__短い問題__
以下の行をすべて、一字も変えずにそのまま出力すること。

データセットの行:
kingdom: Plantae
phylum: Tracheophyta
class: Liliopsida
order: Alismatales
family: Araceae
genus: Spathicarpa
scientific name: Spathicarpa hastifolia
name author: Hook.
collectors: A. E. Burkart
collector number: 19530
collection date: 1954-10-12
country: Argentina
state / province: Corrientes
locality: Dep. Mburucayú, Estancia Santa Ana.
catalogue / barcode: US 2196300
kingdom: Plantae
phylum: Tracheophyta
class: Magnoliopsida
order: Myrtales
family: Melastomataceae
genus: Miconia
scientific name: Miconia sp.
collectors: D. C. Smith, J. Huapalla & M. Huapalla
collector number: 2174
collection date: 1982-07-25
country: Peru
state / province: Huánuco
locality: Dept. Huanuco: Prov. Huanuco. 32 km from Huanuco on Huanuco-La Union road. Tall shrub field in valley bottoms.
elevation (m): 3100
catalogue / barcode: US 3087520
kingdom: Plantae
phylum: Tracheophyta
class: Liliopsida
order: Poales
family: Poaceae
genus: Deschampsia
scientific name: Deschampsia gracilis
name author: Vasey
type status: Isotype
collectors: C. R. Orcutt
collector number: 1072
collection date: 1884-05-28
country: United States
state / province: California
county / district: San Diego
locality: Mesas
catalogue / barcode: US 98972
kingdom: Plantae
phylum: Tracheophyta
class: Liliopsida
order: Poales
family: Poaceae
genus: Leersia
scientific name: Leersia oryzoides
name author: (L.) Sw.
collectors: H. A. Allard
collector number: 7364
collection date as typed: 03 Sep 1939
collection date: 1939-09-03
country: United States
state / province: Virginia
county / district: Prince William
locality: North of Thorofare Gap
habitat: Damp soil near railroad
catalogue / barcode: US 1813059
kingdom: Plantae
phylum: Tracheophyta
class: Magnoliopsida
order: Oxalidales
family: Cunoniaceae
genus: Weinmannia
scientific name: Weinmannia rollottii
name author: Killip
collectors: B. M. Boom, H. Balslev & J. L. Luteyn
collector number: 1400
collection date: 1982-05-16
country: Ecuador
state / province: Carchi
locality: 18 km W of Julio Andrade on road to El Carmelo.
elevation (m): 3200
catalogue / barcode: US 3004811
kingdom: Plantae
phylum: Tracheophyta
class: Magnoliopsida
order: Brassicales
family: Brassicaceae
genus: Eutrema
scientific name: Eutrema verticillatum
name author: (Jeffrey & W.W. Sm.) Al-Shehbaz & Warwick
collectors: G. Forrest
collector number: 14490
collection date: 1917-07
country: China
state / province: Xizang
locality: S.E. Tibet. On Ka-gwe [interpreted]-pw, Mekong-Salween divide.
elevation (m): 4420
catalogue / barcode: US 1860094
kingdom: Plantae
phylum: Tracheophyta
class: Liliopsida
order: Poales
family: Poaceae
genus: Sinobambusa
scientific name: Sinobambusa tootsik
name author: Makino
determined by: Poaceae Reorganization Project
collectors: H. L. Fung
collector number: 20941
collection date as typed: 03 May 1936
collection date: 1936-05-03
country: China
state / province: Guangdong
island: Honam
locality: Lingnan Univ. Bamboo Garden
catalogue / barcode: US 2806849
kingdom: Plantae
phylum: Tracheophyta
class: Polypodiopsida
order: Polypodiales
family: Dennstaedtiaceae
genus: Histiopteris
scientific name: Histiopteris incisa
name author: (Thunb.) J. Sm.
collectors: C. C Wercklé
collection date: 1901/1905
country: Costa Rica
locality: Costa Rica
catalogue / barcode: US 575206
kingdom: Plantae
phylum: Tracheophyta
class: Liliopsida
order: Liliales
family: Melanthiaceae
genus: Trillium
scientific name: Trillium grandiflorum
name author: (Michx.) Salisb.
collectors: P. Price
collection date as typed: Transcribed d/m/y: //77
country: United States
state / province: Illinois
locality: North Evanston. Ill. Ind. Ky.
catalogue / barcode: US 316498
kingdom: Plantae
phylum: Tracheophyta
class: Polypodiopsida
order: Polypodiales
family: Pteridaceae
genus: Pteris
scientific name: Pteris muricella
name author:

__解答__
kingdom: Plantae
phylum: Tracheophyta
class: Liliopsida
order: Alismatales
family: Araceae
genus: Spathicarpa
scientific name: Spathicarpa hastifolia
name author: Hook.
collectors: A. E. Burkart
collector number: 19530
collection date: 1954-10-12
country: Argentina
state / province: Corrientes
locality: Dep. Mburucayú, Estancia Santa Ana.
catalogue / barcode: US 2196300
kingdom: Plantae
phylum: Tracheophyta
class: Magnoliopsida
order: Myrtales
family: Melastomataceae
genus: Miconia
scientific name: Miconia sp.
collectors: D. C. Smith, J. Huapalla & M. Huapalla
collector number: 2174
collection date: 1982-07-25
country: Peru
state / province: Huánuco
locality: Dept. Huanuco: Prov. Huanuco. 32 km from Huanuco on Huanuco-La Union road. Tall shrub field in valley bottoms.
elevation (m): 3100
catalogue / barcode: US 3087520
kingdom: Plantae
phylum: Tracheophyta
class: Liliopsida
order: Poales
family: Poaceae
genus: Deschampsia
scientific name: Deschampsia gracilis
name author: Vasey
type status: Isotype
collectors: C. R. Orcutt
collector number: 1072
collection date: 1884-05-28
country: United States
state / province: California
county / district: San Diego
locality: Mesas
catalogue / barcode: US 98972
kingdom: Plantae
phylum: Tracheophyta
class: Liliopsida
order: Poales
family: Poaceae
genus: Leersia
scientific name: Leersia oryzoides
name author: (L.) Sw.
collectors: H. A. Allard
collector number: 7364
collection date as typed: 03 Sep 1939
collection date: 1939-09-03
country: United States
state / province: Virginia
county / district: Prince William
locality: North of Thorofare Gap
habitat: Damp soil near railroad
catalogue / barcode: US 1813059
kingdom: Plantae
phylum: Tracheophyta
class: Magnoliopsida
order: Oxalidales
family: Cunoniaceae
genus: Weinmannia
scientific name: Weinmannia rollottii
name author: Killip
collectors: B. M. Boom, H. Balslev & J. L. Luteyn
collector number: 1400
collection date: 1982-05-16
country: Ecuador
state / province: Carchi
locality: 18 km W of Julio Andrade on road to El Carmelo.
elevation (m): 3200
catalogue / barcode: US 3004811
kingdom: Plantae
phylum: Tracheophyta
class: Magnoliopsida
order: Brassicales
family: Brassicaceae
genus: Eutrema
scientific name: Eutrema verticillatum
name author: (Jeffrey & W.W. Sm.) Al-Shehbaz & Warwick
collectors: G. Forrest
collector number: 14490
collection date: 1917-07
country: China
state / province: Xizang
locality: S.E. Tibet. On Ka-gwe [interpreted]-pw, Mekong-Salween divide.
elevation (m): 4420
catalogue / barcode: US 1860094
kingdom: Plantae
phylum: Tracheophyta
class: Liliopsida
order: Poales
family: Poaceae
genus: Sinobambusa
scientific name: Sinobambusa tootsik
name author: Makino
determined by: Poaceae Reorganization Project
collectors: H. L. Fung
collector number: 20941
collection date as typed: 03 May 1936
collection date: 1936-05-03
country: China
state / province: Guangdong
island: Honam
locality: Lingnan Univ. Bamboo Garden
catalogue / barcode: US 2806849
kingdom: Plantae
phylum: Tracheophyta
class: Polypodiopsida
order: Polypodiales
family: Dennstaedtiaceae
genus: Histiopteris
scientific name: Histiopteris incisa
name author: (Thunb.) J. Sm.
collectors: C. C Wercklé
collection date: 1901/1905
country: Costa Rica
locality: Costa Rica
catalogue / barcode: US 575206
kingdom: Plantae
phylum: Tracheophyta
class: Liliopsida
order: Liliales
family: Melanthiaceae
genus: Trillium
scientific name: Trillium grandiflorum
name author: (Michx.) Salisb.
collectors: P. Price
collection date as typed: Transcribed d/m/y: //77
country: United States
state / province: Illinois
locality: North Evanston. Ill. Ind. Ky.
catalogue / barcode: US 316498
kingdom: Plantae
phylum: Tracheophyta
class: Polypodiopsida
order: Polypodiales
family: Pteridaceae
genus: Pteris
scientific name: Pteris muricella
name author:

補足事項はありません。